=== Data supplied ===
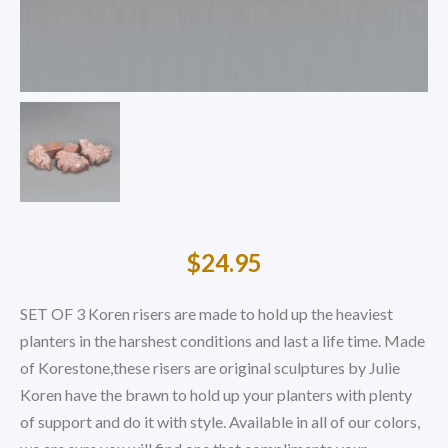
$
24.95
SET OF 3 Koren risers are made to hold up the heaviest
planters in the harshest conditions and last a life time. Made
of Korestone,these risers are original sculptures by Julie
Koren have the brawn to hold up your planters with plenty
of support and do it with style. Available in all of our colors,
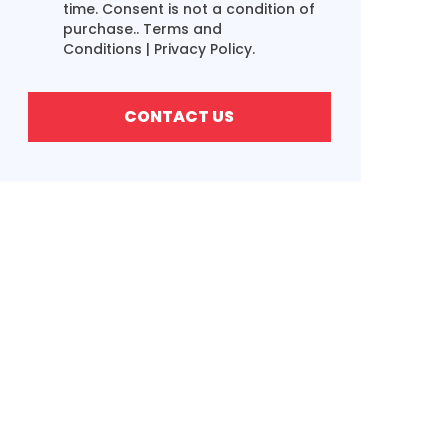
time. Consent is not a condition of
purchase..
Terms and
Conditions
|
Privacy Policy.
CONTACT US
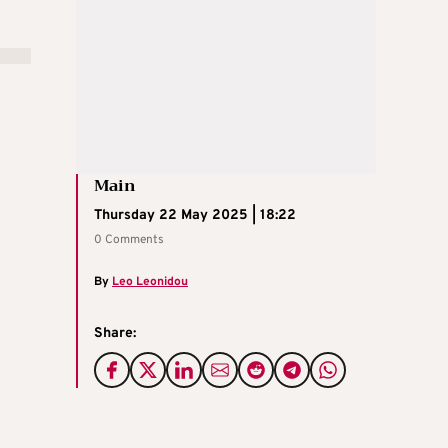
Main
Thursday 22 May 2025 | 18:22
0 Comments
By
Leo Leonidou
Share:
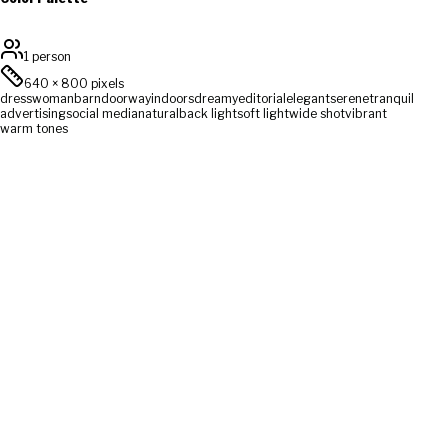
1 person
640
×
800
pixels
dress
woman
barn
doorway
indoors
dreamy
editorial
elegant
serene
tranquil
advertising
social media
natural
back light
soft light
wide shot
vibrant
warm tones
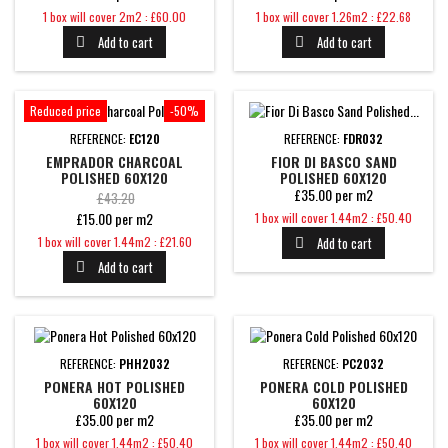
Price
Price
1 box will cover 2m2 : £60.00
1 box will cover 1.26m2 : £22.68
Add to cart
Add to cart


Reduced price
-50%
REFERENCE:
EC120
REFERENCE:
FDR032
EMPRADOR CHARCOAL
FIOR DI BASCO SAND
POLISHED 60X120
POLISHED 60X120
£35.00 per m2
Regular
£43.20
Price
£15.00 per m2
1 box will cover 1.44m2 : £50.40
price
Price
1 box will cover 1.44m2 : £21.60
Add to cart

Add to cart

REFERENCE:
PHH2032
REFERENCE:
PC2032
PONERA HOT POLISHED
PONERA COLD POLISHED
60X120
60X120
£35.00 per m2
£35.00 per m2
Price
Price
1 box will cover 1.44m2 : £50.40
1 box will cover 1.44m2 : £50.40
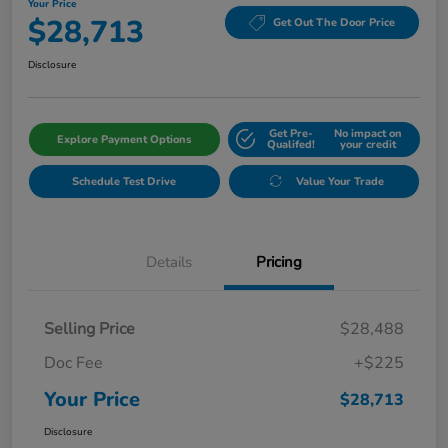
Your Price
$28,713
Get Out The Door Price
Disclosure
Get Pre-
No impact on
Explore Payment Options
Qualifed!
your credit
Schedule Test Drive
Value Your Trade
Details
Pricing
Selling Price
$28,488
Doc Fee
+$225
Your Price
$28,713
Disclosure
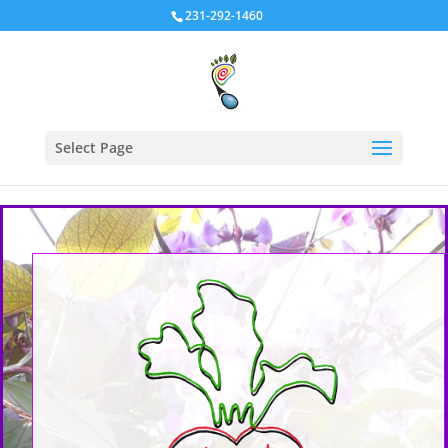
231-292-1460
Select Page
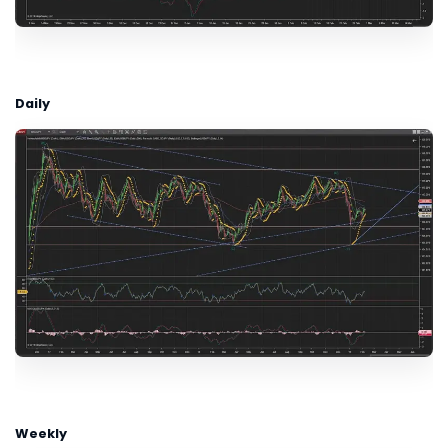
Daily
Weekly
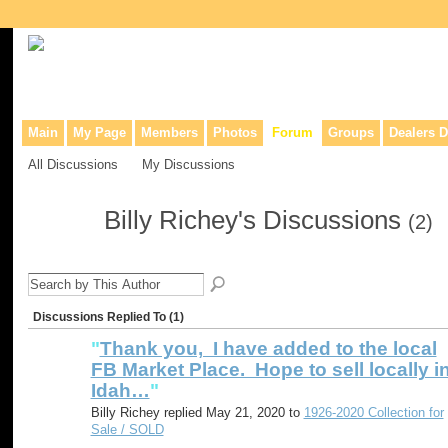
Collaborative site for collectors, dealers, & anyone interested in o
Main
My Page
Members
Photos
Forum
Groups
Dealers D
All Discussions
My Discussions
Billy Richey's Discussions
(2)
Discussions Replied To (1)
"
Thank you, I have added to the local
FB Market Place. Hope to sell locally i
Idah…
"
Billy Richey replied May 21, 2020 to
1926-2020 Collection for
Sale / SOLD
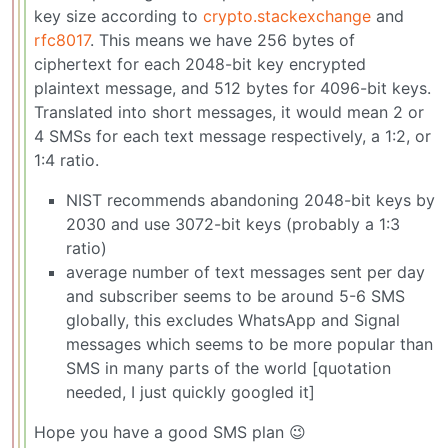
key size according to
crypto.stackexchange
and
rfc8017
. This means we have 256 bytes of
ciphertext for each 2048-bit key encrypted
plaintext message, and 512 bytes for 4096-bit keys.
Translated into short messages, it would mean 2 or
4 SMSs for each text message respectively, a 1:2, or
1:4 ratio.
NIST recommends abandoning 2048-bit keys by
2030 and use 3072-bit keys (probably a 1:3
ratio)
average number of text messages sent per day
and subscriber seems to be around 5-6 SMS
globally, this excludes WhatsApp and Signal
messages which seems to be more popular than
SMS in many parts of the world [quotation
needed, I just quickly googled it]
Hope you have a good SMS plan 😉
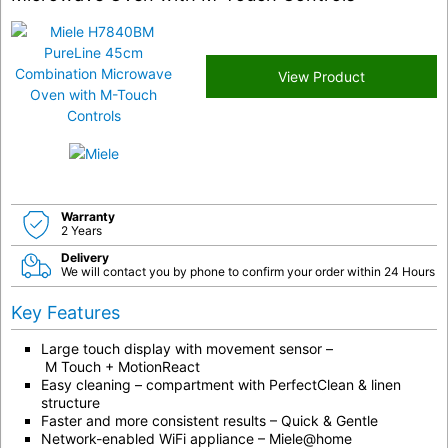
View Product
Warranty
2 Years
Delivery
We will contact you by phone to confirm your order within 24 Hours
Key Features
Large touch display with movement sensor –
M Touch
+
MotionReact
Easy cleaning –
compartment with PerfectClean & linen
structure
Faster and more consistent results –
Quick & Gentle
Network-enabled WiFi appliance –
Miele@home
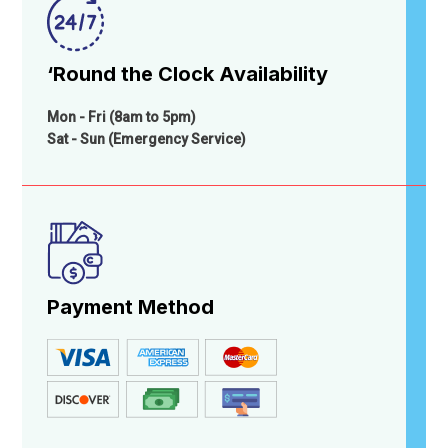
‘Round the Clock Availability
Mon - Fri (8am to 5pm)
Sat - Sun (Emergency Service)
Payment Method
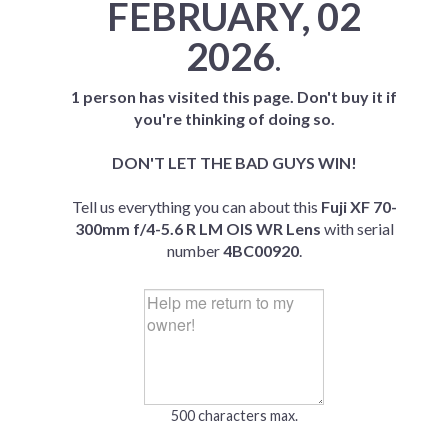
FEBRUARY, 02
2026
.
1 person has visited this page. Don't buy it if
you're thinking of doing so.
DON'T LET THE BAD GUYS WIN!
Tell us everything you can about this
Fuji XF 70-
300mm f/4-5.6 R LM OIS WR Lens
with serial
number
4BC00920
.
500 characters max.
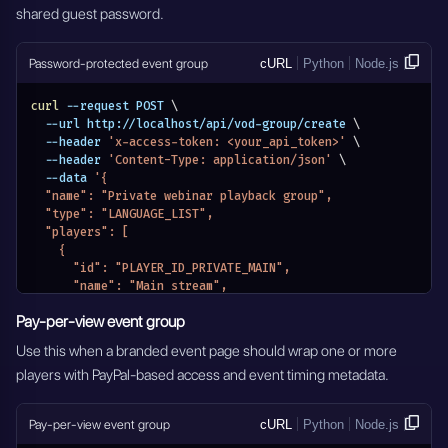
shared guest password.
      "name": "Episode 2",
      "selected": false
    }
Password-protected event group
cURL
Python
Node.js
  ],
  "authorization": {
    "authorization_type": "VOD_PASSWORD_DISABLED",
curl
 --request POST 
\
    "credentials": []
  --url http://localhost/api/vod-group/create 
\
  },
  --header 
'x-access-token: <your_api_token>'
\
  "pay_per_view_settings": {
  --header 
'Content-Type: application/json'
\
    "type": "PAY_PER_VIEW_DISABLED"
  --data 
'{
  },
  "name": "Private webinar playback group",
  "eventDateStatus": "EVENTS_DATE_DISABLED",
  "type": "LANGUAGE_LIST",
  "active": true
  "players": [
}'
    {
      "id": "PLAYER_ID_PRIVATE_MAIN",
      "name": "Main stream",
      "selected": true
Pay-per-view event group
    }
  ],
Use this when a branded event page should wrap one or more
  "authorization": {
players with PayPal-based access and event timing metadata.
    "authorization_type": "VOD_USE_PASSWORD",
    "credentials": [
      {
Pay-per-view event group
cURL
Python
Node.js
        "name": "Guest",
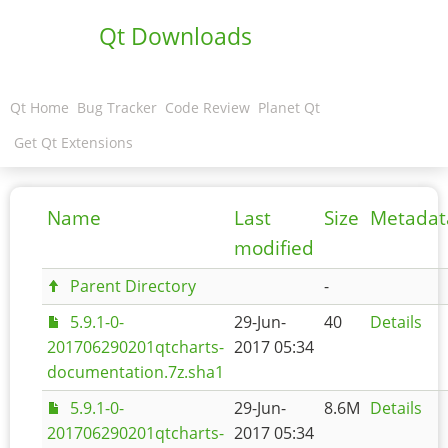
Qt Downloads
Qt Home
Bug Tracker
Code Review
Planet Qt
Get Qt Extensions
Name
Last
Size
Metadat
modified
Parent Directory
-
5.9.1-0-
29-Jun-
40
Details
201706290201qtcharts-
2017 05:34
documentation.7z.sha1
5.9.1-0-
29-Jun-
8.6M
Details
201706290201qtcharts-
2017 05:34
===
## Work instruction
Copy out every line of the listing above word for word, leaving out the picture markers.

## Result of this exercise
$
24.95
SET OF 3 Koren risers are made to hold up the heaviest
planters in the harshest conditions and last a life time. Made
of Korestone,these risers are original sculptures by Julie
Koren have the brawn to hold up your planters with plenty
of support and do it with style. Available in all of our colors,
time. Consent is not a condition of
purchase..
Terms and
Conditions
|
Privacy Policy.
CONTACT US
Main
Thursday 22 May 2025 | 18:22
0 Comments
By
Leo Leonidou
Share:
1 person
640
×
800
pixels
dress
woman
barn
doorway
indoors
dreamy
editorial
elegant
serene
tranquil
advertising
social media
natural
back light
soft light
wide shot
vibrant
warm tones
Price
Price
1 box will cover 2m2 : £60.00
1 box will cover 1.26m2 : £22.68
Add to cart
Add to cart


Reduced price
-50%
REFERENCE:
EC120
REFERENCE:
FDR032
EMPRADOR CHARCOAL
FIOR DI BASCO SAND
POLISHED 60X120
POLISHED 60X120
£35.00 per m2
Regular
£43.20
Price
£15.00 per m2
1 box will cover 1.44m2 : £50.40
price
Price
1 box will cover 1.44m2 : £21.60
Add to cart

Add to cart

REFERENCE:
PHH2032
REFERENCE:
PC2032
PONERA HOT POLISHED
PONERA COLD POLISHED
60X120
60X120
£35.00 per m2
£35.00 per m2
Price
Price
1 box will cover 1.44m2 : £50.40
1 box will cover 1.44m2 : £50.40
Your Price
$28,713
Get Out The Door Price
Disclosure
Get Pre-
No impact on
Explore Payment Options
Qualifed!
your credit
Schedule Test Drive
Value Your Trade
Details
Pricing
Selling Price
$28,488
Doc Fee
+$225
Your Price
$28,713
Disclosure
231-292-1460
Select Page
Daily
Weekly
Collaborative site for collectors, dealers, & anyone interested in o
Main
My Page
Members
Photos
Forum
Groups
Dealers D
All Discussions
My Discussions
Billy Richey's Discussions
(2)
Discussions Replied To (1)
"
Thank you, I have added to the local
FB Market Place. Hope to sell locally i
Idah…
"
Billy Richey replied May 21, 2020 to
1926-2020 Collection for
Sale / SOLD
key size according to
crypto.stackexchange
and
rfc8017
. This means we have 256 bytes of
ciphertext for each 2048-bit key encrypted
plaintext message, and 512 bytes for 4096-bit keys.
Translated into short messages, it would mean 2 or
4 SMSs for each text message respectively, a 1:2, or
1:4 ratio.
NIST recommends abandoning 2048-bit keys by
2030 and use 3072-bit keys (probably a 1:3
ratio)
average number of text messages sent per day
and subscriber seems to be around 5-6 SMS
globally, this excludes WhatsApp and Signal
messages which seems to be more popular than
SMS in many parts of the world [quotation
needed, I just quickly googled it]
Hope you have a good SMS plan 😉
View Product
Warranty
2 Years
Delivery
We will contact you by phone to confirm your order within 24 Hours
Key Features
Large touch display with movement sensor –
M Touch
+
MotionReact
Easy cleaning –
compartment with PerfectClean & linen
structure
Faster and more consistent results –
Quick & Gentle
Network-enabled WiFi appliance –
Miele@home
‘Round the Clock Availability
Mon - Fri (8am to 5pm)
Sat - Sun (Emergency Service)
Payment Method
FEBRUARY, 02
2026
.
1 person has visited this page. Don't buy it if
you're thinking of doing so.
DON'T LET THE BAD GUYS WIN!
Tell us everything you can about this
Fuji XF 70-
300mm f/4-5.6 R LM OIS WR Lens
with serial
number
4BC00920
.
500 characters max.
shared guest password.
      "name": "Episode 2",
      "selected": false
    }
Password-protected event group
cURL
Python
Node.js
  ],
  "authorization": {
    "authorization_type": "VOD_PASSWORD_DISABLED",
curl
 --request POST 
\
    "credentials": []
  --url http://localhost/api/vod-group/create 
\
  },
  --header 
'x-access-token: <your_api_token>'
\
  "pay_per_view_settings": {
  --header 
'Content-Type: application/json'
\
    "type": "PAY_PER_VIEW_DISABLED"
  --data 
'{
  },
  "name": "Private webinar playback group",
  "eventDateStatus": "EVENTS_DATE_DISABLED",
  "type": "LANGUAGE_LIST",
  "active": true
  "players": [
}'
    {
      "id": "PLAYER_ID_PRIVATE_MAIN",
      "name": "Main stream",
      "selected": true
Pay-per-view event group
    }
  ],
Use this when a branded event page should wrap one or more
  "authorization": {
players with PayPal-based access and event timing metadata.
    "authorization_type": "VOD_USE_PASSWORD",
    "credentials": [
      {
Pay-per-view event group
cURL
Python
Node.js
        "name": "Guest",
Qt Downloads
Qt Home
Bug Tracker
Code Review
Planet Qt
Get Qt Extensions
Name
Last
Size
Metadat
modified
Parent Directory
-
5.9.1-0-
29-Jun-
40
Details
201706290201qtcharts-
2017 05:34
documentation.7z.sha1
5.9.1-0-
29-Jun-
8.6M
Details
201706290201qtcharts-
2017 05:34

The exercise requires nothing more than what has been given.